Azak estaba empapado en sudor frío y todo su cuerpo temblaba.
«Pero eso no me importa ahora. Sólo quiero ese Espíritu de Bestia».
«Tu Tribu Tana es demasiado débil, no mereces poseer un Espíritu Bestia de Grado SSS».
«Un Espíritu Bestia tan poderoso obviamente me pertenece. ¿No estás de acuerdo?»
Sus palabras estaban enmarcadas como una pregunta, pero Azak sabía la verdad-el joven ya había decidido que el Espíritu de Bestia era suyo.
«No pediré nada más. Entrégame el Espíritu de Bestia de grado SSS y concederé a tu tribu el privilegio de convertirse en mis perros».
«Además, si las noticias de un Espíritu Bestial de Grado SSS salen a la luz, no podrás conservarlo de todos modos. En realidad te estoy haciendo un favor».
Los Espíritus de Bestia de Grado SSS eran tesoros raros, incluso entre las razas más fuertes del universo. Los que los contraían eran pocos y tenían que protegerse constantemente de los intentos de asesinato de las facciones rivales.
Azak apretó los puños con frustración.
Este espíritu de bestia de grado SSS era originalmente para él: ¡su abuelo lo había preparado específicamente para él!
Pero al final, dejó escapar un largo suspiro.

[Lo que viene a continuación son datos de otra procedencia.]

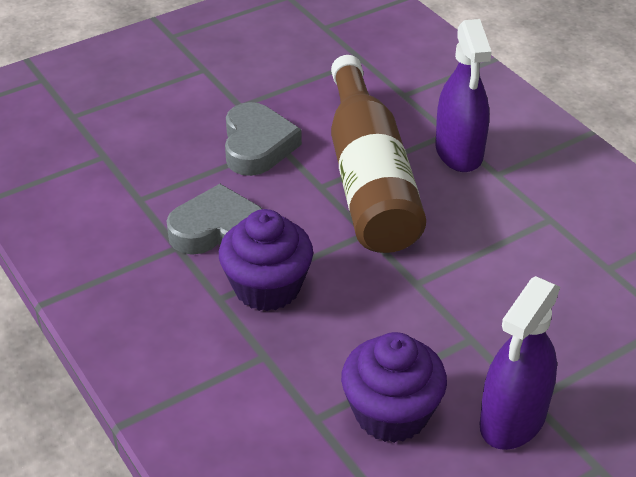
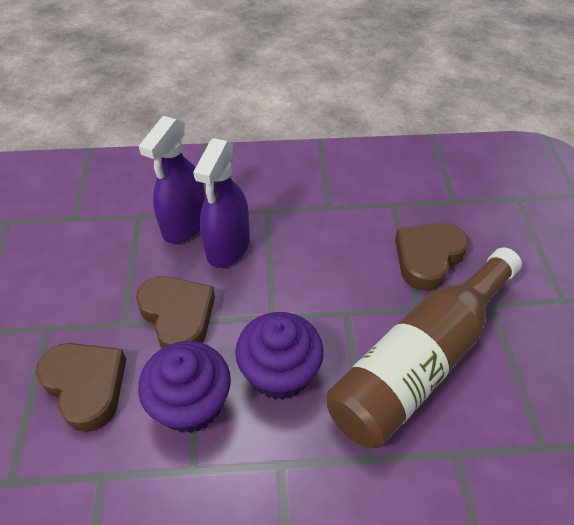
brown heart: 0 -> 3
grey heart: 2 -> 0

«De acuerdo, pero ese espíritu de bestia escapó de nuestra tribu hace unos días cuando nadie estaba cerca. Mi abuelo ya se ha llevado hombres para rastrearlo».
«¿Cuánto tardarán?»
«Ya han pasado unos días… Puede que ya estén de vuelta».

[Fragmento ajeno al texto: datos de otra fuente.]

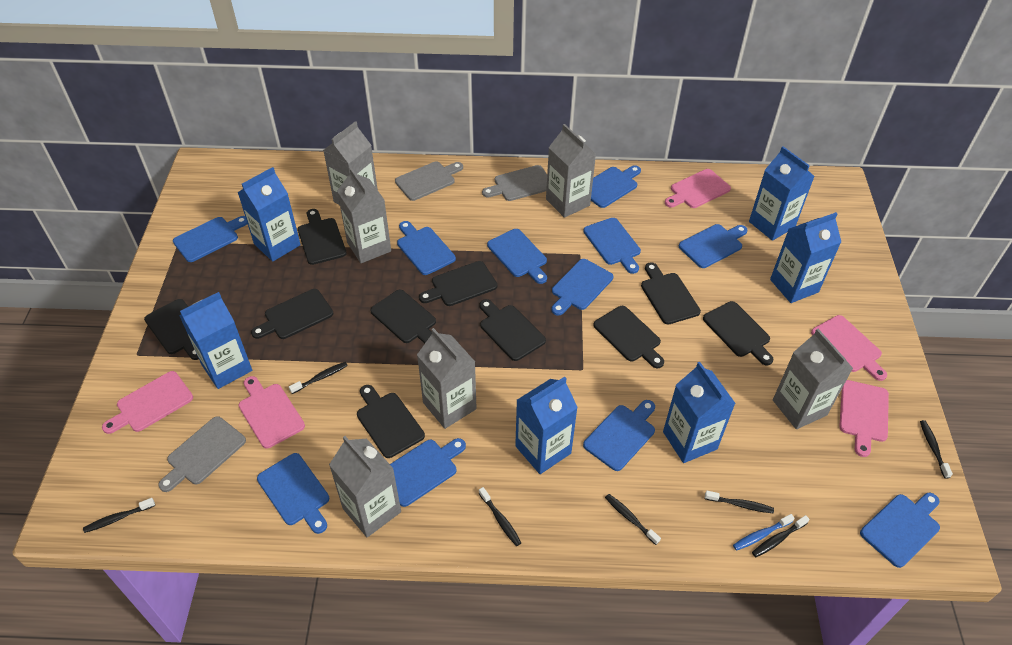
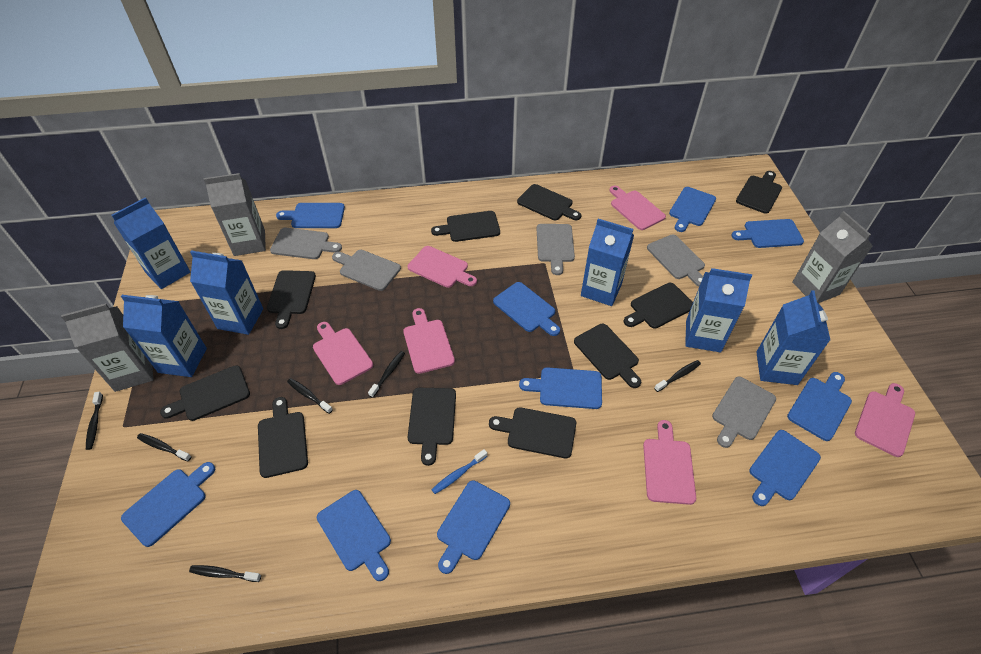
black toothbrush: 7 -> 6
blue cutting board: 11 -> 10
grey carton: 6 -> 3
grey cutting board: 3 -> 5
pink cutting board: 5 -> 6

«Tsk. Basura inútil. Ni siquiera puedes vigilar un Espíritu de Bestia apropiadamente.»
«Será mejor que reces para que el Espíritu de la Bestia esté intacto, de lo contrario, tu Tribu Tana ya no tendrá razón de existir.»

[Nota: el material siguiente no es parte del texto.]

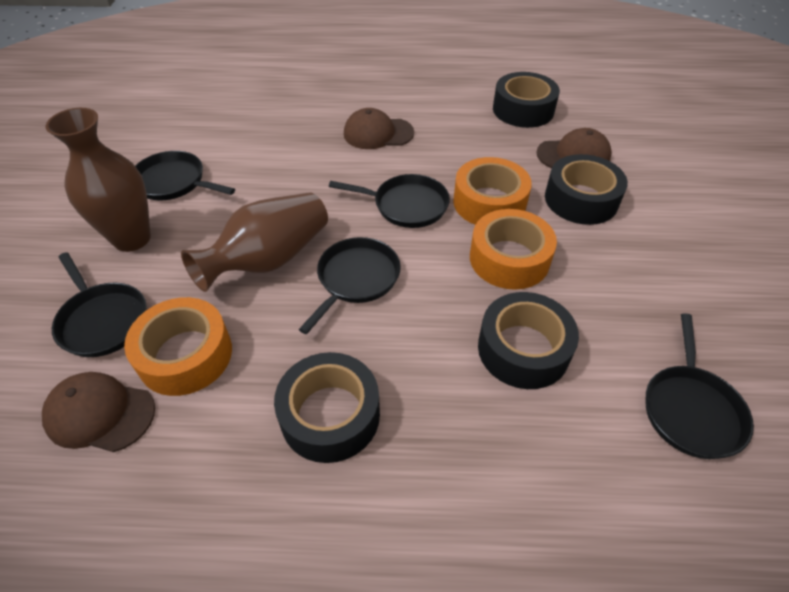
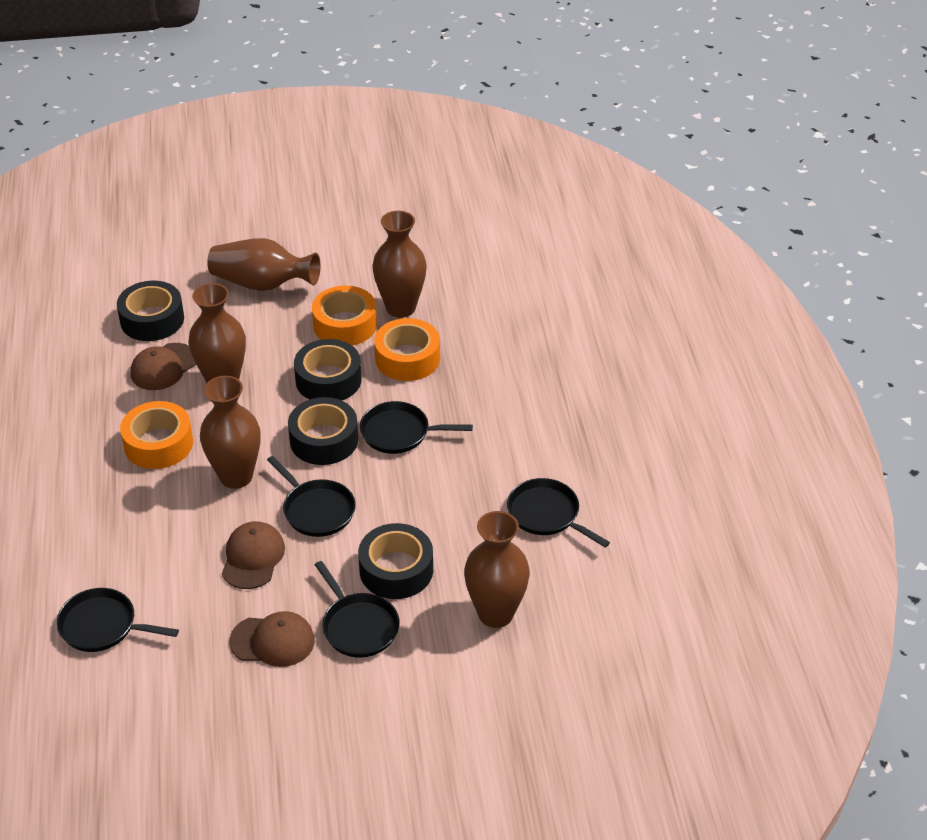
brown vase: 2 -> 5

«Una vez que el Espíritu de la Bestia llegue, notifícamelo inmediatamente».
Tras terminar sus palabras, el joven entró flotando en su palacio portátil y se sentó en el trono central.
Unos días después.
«¿Por qué sigue aquí?»
Fuera de Estrella Tana, Jiang Chen permanecía oculto a la sombra de un asteroide, impacientándose cada vez más.
En los últimos días, Estrella Tana ya había alcanzado el Nivel Diez. Jiang Chen incluso había ido a un planeta deshabitado para comprender plenamente las Leyes antes de regresar.
Pero debido a esa variable inestable dentro de Estrella Tana, lo más seguro era esperar a que el hombre se marchara antes de hacer un movimiento.
Cualquiera protegido por el poder del Destino pertenecía definitivamente a una fuerza extraordinaria dentro del universo.
Si Jiang Chen calculaba mal -si no podía derrotar al hombre, o si el hombre lograba escapar- Jiang Chen podría terminar en serios problemas.
Sin embargo, a juzgar por la situación actual, parecía que el hombre no tenía intención de marcharse.
Jiang Chen seguía deliberando: ¿debía actuar o no?